Un texte extrêmement bien écrit, d'autant plus puissant lorsque l'auteur se concentre moins sur ce dont s'il veut s'émanciper (aka la science positiviste issue de la pensée cartésienne) et qu'il se concentre davantage sur ce que propose la peinture en elle-même. Merleau-Ponty use par ailleurs de la circonvolution, de la répétition et de la variation sur des thèmes qui reviennent, pour permettre à la pensée d’aller chaque fois plus profondément ou différemment dans diverses directions. Nul doute que le lecteur trouvera à chaque lecture du nouveau grain à moudre, suivant ses propres dispositions sur le moment.


La blague serait de dire qu'il est quand même sacrément désordonné ce Merleau-Ponty, et qu'il avait bien besoin d'un VernonMxCrew pour lui remettre les idées en ordre.

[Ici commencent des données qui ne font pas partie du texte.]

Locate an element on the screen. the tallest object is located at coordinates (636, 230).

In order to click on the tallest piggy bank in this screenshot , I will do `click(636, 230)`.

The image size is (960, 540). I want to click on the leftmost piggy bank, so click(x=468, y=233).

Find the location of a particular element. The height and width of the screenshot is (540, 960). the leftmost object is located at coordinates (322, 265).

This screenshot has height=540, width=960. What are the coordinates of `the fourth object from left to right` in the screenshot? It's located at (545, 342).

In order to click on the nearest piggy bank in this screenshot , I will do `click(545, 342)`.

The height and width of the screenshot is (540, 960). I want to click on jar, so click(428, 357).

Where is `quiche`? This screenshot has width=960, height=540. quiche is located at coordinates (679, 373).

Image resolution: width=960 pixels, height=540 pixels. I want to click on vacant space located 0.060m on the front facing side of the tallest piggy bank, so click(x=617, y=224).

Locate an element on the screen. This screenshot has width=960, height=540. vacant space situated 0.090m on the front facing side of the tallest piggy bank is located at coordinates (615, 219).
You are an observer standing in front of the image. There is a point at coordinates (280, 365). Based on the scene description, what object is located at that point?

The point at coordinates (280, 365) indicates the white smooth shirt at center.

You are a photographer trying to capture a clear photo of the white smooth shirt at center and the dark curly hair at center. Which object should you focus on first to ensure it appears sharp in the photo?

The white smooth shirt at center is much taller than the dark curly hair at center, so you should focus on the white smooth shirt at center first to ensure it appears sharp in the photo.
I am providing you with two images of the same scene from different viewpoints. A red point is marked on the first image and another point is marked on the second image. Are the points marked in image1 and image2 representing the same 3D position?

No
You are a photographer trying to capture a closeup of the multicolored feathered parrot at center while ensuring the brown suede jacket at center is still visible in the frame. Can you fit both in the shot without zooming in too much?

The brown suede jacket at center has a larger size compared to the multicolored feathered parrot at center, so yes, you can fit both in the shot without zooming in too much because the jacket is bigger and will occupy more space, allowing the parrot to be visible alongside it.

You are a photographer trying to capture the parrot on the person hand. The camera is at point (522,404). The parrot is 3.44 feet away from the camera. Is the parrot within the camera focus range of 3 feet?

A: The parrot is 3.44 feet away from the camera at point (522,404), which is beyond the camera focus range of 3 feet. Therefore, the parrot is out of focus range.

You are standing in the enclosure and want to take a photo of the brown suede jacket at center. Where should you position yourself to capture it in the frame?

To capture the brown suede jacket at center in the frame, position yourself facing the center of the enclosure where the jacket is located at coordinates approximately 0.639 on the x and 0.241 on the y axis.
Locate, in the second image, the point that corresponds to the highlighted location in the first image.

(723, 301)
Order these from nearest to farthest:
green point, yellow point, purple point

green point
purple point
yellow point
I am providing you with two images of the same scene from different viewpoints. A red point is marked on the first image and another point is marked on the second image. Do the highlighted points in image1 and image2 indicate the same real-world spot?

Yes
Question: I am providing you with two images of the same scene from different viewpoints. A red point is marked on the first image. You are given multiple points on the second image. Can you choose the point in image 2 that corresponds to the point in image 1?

Une manière un peu plus élégante serait d'articuler ma critique sur l'idée du bouquin en question, selon laquelle le peintre éprouve un manque face au monde, en ce que le monde ne représente pas de manière suffisamment efficace ce que le peintre éprouve face à ce même monde (ou même face à une œuvre) : la peinture serait alors un moyen pour le peintre d'apporter une réponse à ce manque, en fournissant une représentation du monde qui souligne davantage ce qu'il éprouve.


J'ai donc ci-dessous céder à mon petit péché mignon, qui consiste à réorganiser le texte d'un autre, citations par citations comme autant de petits carrés d'une mosaïque, pour faire dire à ce texte de manière plus explicite ce que j'ai moi-même ressenti en le lisant.


Chapitres par chapitres, tout de même.


I


Il faut qu'avec mon corps se réveillent les corps associés, les "autres", qui ne sont pas mes congénères, comme dit la zoologie, mais qui me hantent, que je hante, avec qui je hante un seul Être actuel, présent, comme jamais animal n'a hanté ceux de son espèce, son territoire ou son milieu.


II


a) la carte du "je peux"


Tous mes déplacements par principe figurent dans un coin de mon paysage, sont reportés sur la carte du visible. Tout ce que je vois par principe est à ma portée, au moins à la portée de mon regard, relevé sur la carte du "je peux". Chacune des deux cartes est complète. Le monde visible et celui de mes projets moteurs sont des parties totale du même Être.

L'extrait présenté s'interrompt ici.